Still, God did not intervene the way we would expect from a God of such compassion and might.

But what about the tragedies that ARE random?  I remember a news story about a teenage boy who went up on an overpass with a Belgian block.  He dropped it onto the highway.  At just that moment, a car passing beneath the overpass was being driven by a young woman who was pregnant.  The timing was unbelievable.  The Belgian block went right through the windshield on the driver’s side.  The young woman was killed instantly.

The randomness of tragedies is hard to explain if God is in control.

There is no REASON to believe that God so rules the world.  Still, for many, they simply say–it’s faith.  We continue hearing the platitudes:  “Everything happens for a reason.”  “God only tests those He loves.”  “God’s got this.”

Sorry.  I can’t go along.  I know I’m in the minority on this matter.  But I just can’t go to church and sing happy hymns about how great God is–if I believe God could have intervened when so many people are being crushed but deliberately chose not to help them.

I don’t believe that about God.  I don’t believe God IS in control.  Rather, I think we need to get rid of the pagan idea of God as being like a person–thinking, planning, deliberating, choosing one person to survive, choosing another not to be rescued…acting like some super PERSON would.  Actually, this makes it all the more difficult to believe in such a Superman God, because Superman seemed to have more compassion than God!

For me the clearest idea of God is what Jesus explains to the Samaritan woman:  “God is spirit.”   (John 4:24)

I think of God as “Spirit” rather than as a person.  Spirit is for real.  (Anybody whose team is making a run towards the Super Bowl can FEEL spirit.)  But spirit is also intangible.  It is not concrete.  It is silent.  It CAN be ignored.  And thus awful things happen.

Yet I still believe that God is supreme.  How?  How can God be supreme without being able at least in potential to intervene and do anything at any time?

I’ve mentioned previously that when Dwight Eisenhower was the SUPREME Allied Commander in Europe, that did not mean he had the power to make anything happen whenever he wanted.

Being SUPREME meant:  Eventually, over time, good would conquer evil.  As it did in World War II.
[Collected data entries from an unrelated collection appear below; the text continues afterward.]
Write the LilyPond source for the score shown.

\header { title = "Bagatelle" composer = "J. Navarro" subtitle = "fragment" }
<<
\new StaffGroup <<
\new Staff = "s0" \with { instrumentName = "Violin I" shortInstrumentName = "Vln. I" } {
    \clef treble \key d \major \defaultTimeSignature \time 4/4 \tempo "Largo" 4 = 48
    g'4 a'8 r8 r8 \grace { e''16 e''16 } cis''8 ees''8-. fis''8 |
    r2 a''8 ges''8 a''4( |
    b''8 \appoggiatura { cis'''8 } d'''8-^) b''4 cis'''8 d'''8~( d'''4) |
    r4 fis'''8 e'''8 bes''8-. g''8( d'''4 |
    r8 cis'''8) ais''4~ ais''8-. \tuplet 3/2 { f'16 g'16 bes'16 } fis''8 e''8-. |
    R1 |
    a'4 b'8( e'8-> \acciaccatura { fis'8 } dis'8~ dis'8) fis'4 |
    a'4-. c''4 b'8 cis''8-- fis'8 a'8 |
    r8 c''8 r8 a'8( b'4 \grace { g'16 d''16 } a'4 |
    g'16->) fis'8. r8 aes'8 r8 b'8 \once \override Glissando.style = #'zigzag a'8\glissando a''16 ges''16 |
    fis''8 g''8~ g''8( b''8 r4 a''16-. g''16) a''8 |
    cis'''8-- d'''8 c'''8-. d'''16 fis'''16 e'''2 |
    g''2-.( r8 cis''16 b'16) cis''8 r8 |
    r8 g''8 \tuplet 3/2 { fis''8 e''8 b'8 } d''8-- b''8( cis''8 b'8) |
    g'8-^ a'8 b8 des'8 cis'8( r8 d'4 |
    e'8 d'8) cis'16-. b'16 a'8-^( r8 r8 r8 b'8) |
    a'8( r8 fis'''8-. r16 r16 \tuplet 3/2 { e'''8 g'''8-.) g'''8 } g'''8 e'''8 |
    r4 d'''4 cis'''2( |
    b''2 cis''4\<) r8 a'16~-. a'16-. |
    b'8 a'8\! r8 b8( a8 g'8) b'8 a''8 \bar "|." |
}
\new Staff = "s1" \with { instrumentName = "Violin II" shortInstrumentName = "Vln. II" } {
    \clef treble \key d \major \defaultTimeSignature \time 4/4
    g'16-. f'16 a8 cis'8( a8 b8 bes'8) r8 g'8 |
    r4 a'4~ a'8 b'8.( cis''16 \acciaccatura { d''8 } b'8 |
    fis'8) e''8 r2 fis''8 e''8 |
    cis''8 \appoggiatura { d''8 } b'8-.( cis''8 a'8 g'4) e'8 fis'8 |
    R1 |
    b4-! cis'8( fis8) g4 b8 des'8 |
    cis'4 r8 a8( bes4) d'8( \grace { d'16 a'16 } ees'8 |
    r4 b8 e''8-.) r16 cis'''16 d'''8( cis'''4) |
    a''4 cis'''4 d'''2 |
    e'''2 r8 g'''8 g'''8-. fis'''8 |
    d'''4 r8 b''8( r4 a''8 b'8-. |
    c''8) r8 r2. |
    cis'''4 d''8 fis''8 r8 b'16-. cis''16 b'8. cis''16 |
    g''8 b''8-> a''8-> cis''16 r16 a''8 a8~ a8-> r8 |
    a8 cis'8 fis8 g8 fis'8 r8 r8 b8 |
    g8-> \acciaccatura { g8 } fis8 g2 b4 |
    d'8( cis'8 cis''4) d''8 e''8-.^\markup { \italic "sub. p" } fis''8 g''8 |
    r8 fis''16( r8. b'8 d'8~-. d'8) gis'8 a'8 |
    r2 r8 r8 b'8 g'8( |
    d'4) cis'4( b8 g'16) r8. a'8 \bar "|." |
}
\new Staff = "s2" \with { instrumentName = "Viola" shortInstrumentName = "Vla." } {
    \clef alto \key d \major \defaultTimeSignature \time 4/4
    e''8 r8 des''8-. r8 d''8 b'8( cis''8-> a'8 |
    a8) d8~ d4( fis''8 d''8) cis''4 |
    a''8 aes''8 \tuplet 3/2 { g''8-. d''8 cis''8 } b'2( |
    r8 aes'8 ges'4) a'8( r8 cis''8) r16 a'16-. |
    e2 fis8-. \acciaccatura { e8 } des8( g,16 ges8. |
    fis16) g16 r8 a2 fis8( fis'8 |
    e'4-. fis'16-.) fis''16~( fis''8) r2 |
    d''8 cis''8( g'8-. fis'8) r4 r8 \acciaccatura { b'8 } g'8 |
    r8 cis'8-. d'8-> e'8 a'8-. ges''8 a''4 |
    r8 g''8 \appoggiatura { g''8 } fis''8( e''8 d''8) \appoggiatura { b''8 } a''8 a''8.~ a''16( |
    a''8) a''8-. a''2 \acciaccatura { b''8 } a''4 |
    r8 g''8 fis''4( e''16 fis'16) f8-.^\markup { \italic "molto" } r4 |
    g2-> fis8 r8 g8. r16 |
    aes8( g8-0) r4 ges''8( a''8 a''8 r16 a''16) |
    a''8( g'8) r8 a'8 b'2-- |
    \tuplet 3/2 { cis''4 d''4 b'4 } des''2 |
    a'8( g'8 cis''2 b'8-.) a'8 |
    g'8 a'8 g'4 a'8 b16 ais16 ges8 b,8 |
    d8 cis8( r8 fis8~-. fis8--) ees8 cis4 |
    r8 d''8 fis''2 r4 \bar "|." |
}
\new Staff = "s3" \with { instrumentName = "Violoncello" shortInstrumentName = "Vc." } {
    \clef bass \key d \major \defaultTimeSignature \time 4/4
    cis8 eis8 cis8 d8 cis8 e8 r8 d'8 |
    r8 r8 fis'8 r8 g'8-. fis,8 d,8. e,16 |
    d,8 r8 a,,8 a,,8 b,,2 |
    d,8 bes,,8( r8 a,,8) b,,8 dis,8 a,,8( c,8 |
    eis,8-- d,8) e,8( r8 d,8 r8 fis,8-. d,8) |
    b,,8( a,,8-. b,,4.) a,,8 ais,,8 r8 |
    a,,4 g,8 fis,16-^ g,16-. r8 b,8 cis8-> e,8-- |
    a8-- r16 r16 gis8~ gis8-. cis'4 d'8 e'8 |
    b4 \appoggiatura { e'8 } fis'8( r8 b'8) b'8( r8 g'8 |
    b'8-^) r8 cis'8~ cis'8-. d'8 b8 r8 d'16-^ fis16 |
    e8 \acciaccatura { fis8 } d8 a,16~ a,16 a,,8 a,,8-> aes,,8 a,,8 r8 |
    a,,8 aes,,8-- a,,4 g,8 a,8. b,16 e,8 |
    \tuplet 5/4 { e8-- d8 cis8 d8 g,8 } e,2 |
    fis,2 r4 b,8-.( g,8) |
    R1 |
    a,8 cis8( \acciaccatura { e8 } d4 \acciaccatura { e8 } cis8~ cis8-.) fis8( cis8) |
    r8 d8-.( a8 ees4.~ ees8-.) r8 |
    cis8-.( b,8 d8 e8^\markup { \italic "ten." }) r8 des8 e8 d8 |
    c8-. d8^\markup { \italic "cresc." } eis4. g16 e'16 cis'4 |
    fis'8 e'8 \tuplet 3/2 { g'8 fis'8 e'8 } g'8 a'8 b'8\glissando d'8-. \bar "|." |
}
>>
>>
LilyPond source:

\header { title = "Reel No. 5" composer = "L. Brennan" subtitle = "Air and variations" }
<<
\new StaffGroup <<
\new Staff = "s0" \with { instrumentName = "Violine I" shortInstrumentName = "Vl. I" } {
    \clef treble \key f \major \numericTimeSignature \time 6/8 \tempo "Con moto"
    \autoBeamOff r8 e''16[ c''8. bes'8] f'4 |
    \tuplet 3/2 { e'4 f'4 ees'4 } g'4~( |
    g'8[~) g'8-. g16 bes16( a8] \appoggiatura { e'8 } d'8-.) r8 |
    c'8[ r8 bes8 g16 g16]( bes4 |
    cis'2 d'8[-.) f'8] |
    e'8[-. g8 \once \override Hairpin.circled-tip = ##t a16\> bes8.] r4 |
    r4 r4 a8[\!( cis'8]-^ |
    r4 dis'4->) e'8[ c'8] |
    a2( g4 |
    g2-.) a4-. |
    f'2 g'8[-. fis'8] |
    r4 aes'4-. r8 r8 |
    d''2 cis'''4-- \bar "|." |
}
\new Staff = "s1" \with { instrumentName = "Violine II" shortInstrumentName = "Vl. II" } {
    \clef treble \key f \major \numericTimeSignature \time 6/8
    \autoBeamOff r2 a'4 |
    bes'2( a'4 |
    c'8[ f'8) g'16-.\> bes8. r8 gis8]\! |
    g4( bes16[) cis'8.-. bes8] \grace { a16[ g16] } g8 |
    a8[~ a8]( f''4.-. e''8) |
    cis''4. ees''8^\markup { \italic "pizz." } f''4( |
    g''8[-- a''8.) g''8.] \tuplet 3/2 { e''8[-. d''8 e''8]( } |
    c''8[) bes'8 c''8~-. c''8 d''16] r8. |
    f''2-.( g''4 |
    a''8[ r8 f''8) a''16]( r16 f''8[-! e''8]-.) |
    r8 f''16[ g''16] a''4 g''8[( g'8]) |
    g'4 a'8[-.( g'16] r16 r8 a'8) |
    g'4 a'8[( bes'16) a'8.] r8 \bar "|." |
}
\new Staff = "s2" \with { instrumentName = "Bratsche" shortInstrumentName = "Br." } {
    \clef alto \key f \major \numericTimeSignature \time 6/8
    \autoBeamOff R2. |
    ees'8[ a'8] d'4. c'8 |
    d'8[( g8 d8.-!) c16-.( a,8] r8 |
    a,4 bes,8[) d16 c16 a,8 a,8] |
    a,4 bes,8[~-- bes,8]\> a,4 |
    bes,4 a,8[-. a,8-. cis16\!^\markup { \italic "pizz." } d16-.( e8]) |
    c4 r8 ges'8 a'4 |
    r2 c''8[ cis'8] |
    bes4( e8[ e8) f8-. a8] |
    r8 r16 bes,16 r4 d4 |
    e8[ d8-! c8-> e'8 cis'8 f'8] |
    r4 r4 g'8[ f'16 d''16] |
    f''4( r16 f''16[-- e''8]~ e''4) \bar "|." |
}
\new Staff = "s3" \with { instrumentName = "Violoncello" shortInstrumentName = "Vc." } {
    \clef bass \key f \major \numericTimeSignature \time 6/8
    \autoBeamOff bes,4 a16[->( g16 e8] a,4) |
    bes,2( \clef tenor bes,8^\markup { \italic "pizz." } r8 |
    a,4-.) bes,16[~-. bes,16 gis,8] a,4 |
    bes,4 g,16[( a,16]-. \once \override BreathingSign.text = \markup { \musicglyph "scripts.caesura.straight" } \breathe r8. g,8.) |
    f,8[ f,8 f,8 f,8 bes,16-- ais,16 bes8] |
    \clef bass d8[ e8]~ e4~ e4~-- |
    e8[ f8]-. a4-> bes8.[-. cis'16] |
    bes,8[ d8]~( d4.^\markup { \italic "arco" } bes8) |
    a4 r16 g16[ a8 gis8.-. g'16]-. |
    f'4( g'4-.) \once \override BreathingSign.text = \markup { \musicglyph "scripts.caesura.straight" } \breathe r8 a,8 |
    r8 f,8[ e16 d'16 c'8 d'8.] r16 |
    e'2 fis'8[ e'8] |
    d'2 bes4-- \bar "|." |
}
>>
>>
That’s how I think of God as supreme.  Eventually, over time, good will overcome evil.

I don’t think of God as directing the paths of blizzards and tsunamis and tornadoes and traffic and illnesses and Super Bowl victories and all else.  God does not have that kind of direct rule over life.

God’s “specialty” is relationships.  Love, compassion, graciousness…this is what makes relationships, and special relationships are what give fullness to life.

Giving up belief in God as being “in control” was something I conceded long ago.  Such a belief has long been identified merely as the baggage of barbarism that surrounds any description of the gods of ancient times.

Those other gods have been given up on.  Atheists maintain, there’s only one more god to go.

Not for me.  I believe.  It’s just that in the 21st Century, with all that we know about life, REASON helps us believe more clearly.  Delusion doesn’t.